RULE 26.  GENERAL PROVISIONS GOVERNING DISCOVERY

      (a) Discovery Methods.  At any time after the filing of a joint case conference report, or not sooner than 10 days after a party has filed a separate case conference report, or upon order by the court or discovery commissioner, any party who has complied with Rule 16.1(a)(1) may obtain discovery by one or more of the following additional methods: depositions upon oral examination or written questions; written interrogatories; production of documents or things or permission to enter upon land or other property under Rule 34 or Rule 45(a)(1)(C), for inspection and other purposes; physical and mental examinations; and requests for admission.

      [As amended; effective January 1, 2005.]

       (b) Discovery Scope and Limits.  Unless otherwise limited by order of the court in accordance with these rules, the scope of discovery is as follows:

              (1) In General.  Parties may obtain discovery regarding any matter, not privileged, which is relevant to the subject matter involved in the pending action, whether it relates to the claim or defense of the party seeking discovery or to the claim or defense of any other party, including the existence, description, nature, custody, condition and location of any books, documents, or other tangible things and the identity and location of persons having knowledge of any discoverable matter. It is not ground for objection that the information sought will be inadmissible at the trial if the information sought appears reasonably calculated to lead to the discovery of admissible evidence.
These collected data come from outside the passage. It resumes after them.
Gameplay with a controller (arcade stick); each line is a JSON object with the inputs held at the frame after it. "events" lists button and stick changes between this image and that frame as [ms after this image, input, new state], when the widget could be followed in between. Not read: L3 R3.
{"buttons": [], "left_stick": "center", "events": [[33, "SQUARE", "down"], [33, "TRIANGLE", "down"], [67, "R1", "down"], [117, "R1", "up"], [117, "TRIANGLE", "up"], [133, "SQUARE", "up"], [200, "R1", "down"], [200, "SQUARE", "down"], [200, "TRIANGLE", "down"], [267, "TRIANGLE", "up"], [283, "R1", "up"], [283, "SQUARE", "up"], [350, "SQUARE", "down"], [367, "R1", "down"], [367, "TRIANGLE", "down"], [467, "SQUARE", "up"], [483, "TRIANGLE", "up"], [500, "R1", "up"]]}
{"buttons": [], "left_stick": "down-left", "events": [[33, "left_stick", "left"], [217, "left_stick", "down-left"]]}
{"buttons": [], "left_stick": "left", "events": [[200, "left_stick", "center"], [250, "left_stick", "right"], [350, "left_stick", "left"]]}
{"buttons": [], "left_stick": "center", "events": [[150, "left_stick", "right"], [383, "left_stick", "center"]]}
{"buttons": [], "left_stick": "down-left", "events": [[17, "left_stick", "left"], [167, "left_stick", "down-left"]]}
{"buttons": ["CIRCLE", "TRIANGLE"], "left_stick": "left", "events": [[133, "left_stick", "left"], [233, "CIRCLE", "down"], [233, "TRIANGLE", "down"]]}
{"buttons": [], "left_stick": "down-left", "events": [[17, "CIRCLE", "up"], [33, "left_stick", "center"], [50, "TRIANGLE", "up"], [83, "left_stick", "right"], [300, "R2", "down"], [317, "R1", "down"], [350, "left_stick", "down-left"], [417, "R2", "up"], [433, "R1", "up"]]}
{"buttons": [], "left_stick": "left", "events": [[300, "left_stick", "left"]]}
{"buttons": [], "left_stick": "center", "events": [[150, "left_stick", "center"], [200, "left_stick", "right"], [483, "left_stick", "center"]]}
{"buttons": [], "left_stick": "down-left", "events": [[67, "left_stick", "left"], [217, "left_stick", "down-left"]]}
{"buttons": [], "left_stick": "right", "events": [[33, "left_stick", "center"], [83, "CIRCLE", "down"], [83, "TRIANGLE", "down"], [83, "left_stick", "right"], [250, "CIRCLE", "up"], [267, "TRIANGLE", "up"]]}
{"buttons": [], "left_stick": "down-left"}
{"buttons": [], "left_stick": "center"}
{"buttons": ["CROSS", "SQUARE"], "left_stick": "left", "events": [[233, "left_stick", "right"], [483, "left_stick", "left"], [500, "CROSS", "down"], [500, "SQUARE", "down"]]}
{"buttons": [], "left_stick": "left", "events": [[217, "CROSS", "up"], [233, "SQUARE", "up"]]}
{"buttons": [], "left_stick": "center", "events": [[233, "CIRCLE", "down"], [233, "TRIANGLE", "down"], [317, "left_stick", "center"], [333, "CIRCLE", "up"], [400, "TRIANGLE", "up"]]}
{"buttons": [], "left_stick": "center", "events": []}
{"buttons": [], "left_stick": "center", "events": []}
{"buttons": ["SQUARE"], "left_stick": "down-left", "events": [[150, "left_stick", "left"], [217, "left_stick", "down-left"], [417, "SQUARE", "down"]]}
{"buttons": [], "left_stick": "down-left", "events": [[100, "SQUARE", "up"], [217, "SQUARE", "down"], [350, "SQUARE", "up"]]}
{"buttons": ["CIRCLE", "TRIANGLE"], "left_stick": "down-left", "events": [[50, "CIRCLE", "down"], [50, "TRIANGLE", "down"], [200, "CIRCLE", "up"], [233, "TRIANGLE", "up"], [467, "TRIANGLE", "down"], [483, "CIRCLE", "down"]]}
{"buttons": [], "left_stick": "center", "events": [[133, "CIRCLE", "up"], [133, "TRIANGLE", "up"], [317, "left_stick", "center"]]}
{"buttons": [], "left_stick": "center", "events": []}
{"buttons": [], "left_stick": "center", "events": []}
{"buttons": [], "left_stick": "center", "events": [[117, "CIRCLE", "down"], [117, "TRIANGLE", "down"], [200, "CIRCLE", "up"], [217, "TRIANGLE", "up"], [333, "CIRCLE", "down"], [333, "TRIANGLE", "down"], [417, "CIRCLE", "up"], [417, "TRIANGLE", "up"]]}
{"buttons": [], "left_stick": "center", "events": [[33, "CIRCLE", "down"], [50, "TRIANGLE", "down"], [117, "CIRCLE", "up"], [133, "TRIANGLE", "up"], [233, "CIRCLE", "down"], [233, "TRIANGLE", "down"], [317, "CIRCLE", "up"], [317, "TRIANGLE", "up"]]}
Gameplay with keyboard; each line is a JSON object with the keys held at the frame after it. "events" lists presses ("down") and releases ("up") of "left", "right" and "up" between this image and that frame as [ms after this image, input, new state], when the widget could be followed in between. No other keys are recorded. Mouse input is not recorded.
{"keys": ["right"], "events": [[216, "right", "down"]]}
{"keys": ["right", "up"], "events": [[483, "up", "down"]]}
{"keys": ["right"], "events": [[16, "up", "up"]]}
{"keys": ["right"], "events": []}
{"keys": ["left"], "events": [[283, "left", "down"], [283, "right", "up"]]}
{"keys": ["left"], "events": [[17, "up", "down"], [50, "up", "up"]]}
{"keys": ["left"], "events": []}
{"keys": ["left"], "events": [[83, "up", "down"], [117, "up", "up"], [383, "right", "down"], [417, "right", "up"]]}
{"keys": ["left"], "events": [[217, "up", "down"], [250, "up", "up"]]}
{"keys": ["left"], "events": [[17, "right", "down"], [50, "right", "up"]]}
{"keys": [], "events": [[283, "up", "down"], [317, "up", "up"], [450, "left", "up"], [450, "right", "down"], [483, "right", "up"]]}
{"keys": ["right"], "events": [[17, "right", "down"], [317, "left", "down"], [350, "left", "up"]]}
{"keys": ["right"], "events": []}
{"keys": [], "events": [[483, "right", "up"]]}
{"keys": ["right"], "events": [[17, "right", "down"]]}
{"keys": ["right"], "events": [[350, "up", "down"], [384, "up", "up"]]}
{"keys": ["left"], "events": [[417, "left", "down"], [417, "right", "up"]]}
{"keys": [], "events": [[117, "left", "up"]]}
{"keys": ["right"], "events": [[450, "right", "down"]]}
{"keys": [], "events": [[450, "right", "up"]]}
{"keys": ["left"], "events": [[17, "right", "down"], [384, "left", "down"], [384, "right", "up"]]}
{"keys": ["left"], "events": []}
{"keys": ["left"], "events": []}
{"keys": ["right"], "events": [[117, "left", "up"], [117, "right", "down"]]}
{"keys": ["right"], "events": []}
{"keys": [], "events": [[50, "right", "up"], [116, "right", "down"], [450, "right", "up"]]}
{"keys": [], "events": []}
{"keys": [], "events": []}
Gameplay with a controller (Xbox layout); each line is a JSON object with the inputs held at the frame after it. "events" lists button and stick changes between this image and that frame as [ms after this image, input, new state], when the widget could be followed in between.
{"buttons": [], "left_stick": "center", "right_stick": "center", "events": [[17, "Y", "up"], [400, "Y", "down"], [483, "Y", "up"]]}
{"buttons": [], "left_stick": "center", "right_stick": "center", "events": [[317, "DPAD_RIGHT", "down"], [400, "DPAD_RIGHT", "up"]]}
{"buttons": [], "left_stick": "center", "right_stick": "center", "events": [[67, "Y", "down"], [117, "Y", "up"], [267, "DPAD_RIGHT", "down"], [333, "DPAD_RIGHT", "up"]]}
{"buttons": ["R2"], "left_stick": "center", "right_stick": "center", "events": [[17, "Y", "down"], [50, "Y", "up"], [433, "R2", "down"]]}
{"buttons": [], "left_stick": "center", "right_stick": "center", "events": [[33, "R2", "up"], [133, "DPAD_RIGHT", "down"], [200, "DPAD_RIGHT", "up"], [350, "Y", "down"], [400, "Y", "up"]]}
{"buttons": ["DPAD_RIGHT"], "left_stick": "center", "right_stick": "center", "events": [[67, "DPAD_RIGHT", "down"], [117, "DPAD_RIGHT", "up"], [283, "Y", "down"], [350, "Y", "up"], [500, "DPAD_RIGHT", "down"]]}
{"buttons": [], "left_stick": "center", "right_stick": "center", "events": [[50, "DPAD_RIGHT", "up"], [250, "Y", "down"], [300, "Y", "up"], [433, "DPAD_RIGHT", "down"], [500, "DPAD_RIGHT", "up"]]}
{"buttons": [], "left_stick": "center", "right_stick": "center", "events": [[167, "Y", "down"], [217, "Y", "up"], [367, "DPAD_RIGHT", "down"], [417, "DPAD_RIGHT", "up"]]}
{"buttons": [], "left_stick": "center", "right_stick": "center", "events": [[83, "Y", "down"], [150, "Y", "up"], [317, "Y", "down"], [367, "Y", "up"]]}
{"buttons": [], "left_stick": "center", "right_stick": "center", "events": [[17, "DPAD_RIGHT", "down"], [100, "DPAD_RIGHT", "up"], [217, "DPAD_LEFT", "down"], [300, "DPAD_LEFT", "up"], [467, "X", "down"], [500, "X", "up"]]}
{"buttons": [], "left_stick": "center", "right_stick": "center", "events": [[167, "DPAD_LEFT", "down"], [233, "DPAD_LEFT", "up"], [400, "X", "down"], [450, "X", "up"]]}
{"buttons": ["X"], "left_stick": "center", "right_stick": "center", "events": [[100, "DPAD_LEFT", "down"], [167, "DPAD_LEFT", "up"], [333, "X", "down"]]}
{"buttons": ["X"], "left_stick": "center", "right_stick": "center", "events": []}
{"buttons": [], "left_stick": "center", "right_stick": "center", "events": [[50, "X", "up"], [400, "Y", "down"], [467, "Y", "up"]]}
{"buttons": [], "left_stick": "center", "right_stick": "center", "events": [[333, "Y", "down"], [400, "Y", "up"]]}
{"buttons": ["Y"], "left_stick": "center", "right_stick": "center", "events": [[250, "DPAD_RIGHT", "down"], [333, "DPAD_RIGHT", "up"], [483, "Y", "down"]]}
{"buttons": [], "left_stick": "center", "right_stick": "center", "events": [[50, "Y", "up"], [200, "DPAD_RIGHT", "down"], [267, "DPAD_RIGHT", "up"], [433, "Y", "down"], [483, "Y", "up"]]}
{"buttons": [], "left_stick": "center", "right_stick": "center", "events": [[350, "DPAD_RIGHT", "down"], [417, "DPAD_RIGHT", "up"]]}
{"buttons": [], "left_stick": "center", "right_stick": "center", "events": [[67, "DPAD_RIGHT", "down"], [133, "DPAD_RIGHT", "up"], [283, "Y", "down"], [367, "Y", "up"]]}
All discovery is subject to the limitations imposed by Rule 26(b)(2)(i), (ii), and (iii).

              (2) Limitations.  By order, the court may alter the limits in these rules or set limits on the number of depositions and interrogatories, the length of depositions under Rule 30 or the number of requests under Rule 36. The frequency or extent of use of the discovery methods otherwise permitted under these rules and by any local rule shall be limited by the court if it determines that: (i) the discovery sought is unreasonably cumulative or duplicative, or is obtainable from some other source that is more convenient, less burdensome, or less expensive; (ii) the party seeking discovery has had ample opportunity by discovery in the action to obtain the information sought; or (iii) the discovery is unduly burdensome or expensive, taking into account the needs of the case, the amount in controversy, limitations on the parties’ resources, and the importance of the issues at stake in the litigation. The court may act upon its own initiative after reasonable notice or pursuant to a motion under subdivision (c) of this rule.

              (3) Trial Preparation: Materials.  Subject to the provisions of subdivision (b)(4) of this rule, a party may obtain discovery of documents and tangible things otherwise discoverable under subdivision (b)(1) of this rule and prepared in anticipation of litigation or for trial by or for another party or by or for that other party’s representative (including the other party’s attorney, consultant, surety, indemnitor, insurer, or agent) only upon a showing that the party seeking discovery has substantial need of the materials in the preparation of the party’s case and that the party is unable without undue hardship to obtain the substantial equivalent of the materials by other means. In ordering discovery of such materials when the required showing has been made, the court shall protect against disclosure of the mental impressions, conclusions, opinions, or legal theories of an attorney or other representative of a party concerning the litigation.

       A party may obtain without the required showing a statement concerning the action or its subject matter previously made by that party. Upon request, a person not a party may obtain without the required showing a statement concerning the action or its subject matter previously made by that person. If the request is refused, the person may move for a court order. The provisions of Rule 37(a)(4) apply to the award of expenses incurred in relation to the motion. For purposes of this paragraph, a statement previously made is (A) a written statement signed or otherwise adopted or approved by the person making it, or (B) a stenographic, mechanical, electrical, or other recording, or a transcription thereof, which is a substantially verbatim recital of an oral statement by the person making it and contemporaneously recorded.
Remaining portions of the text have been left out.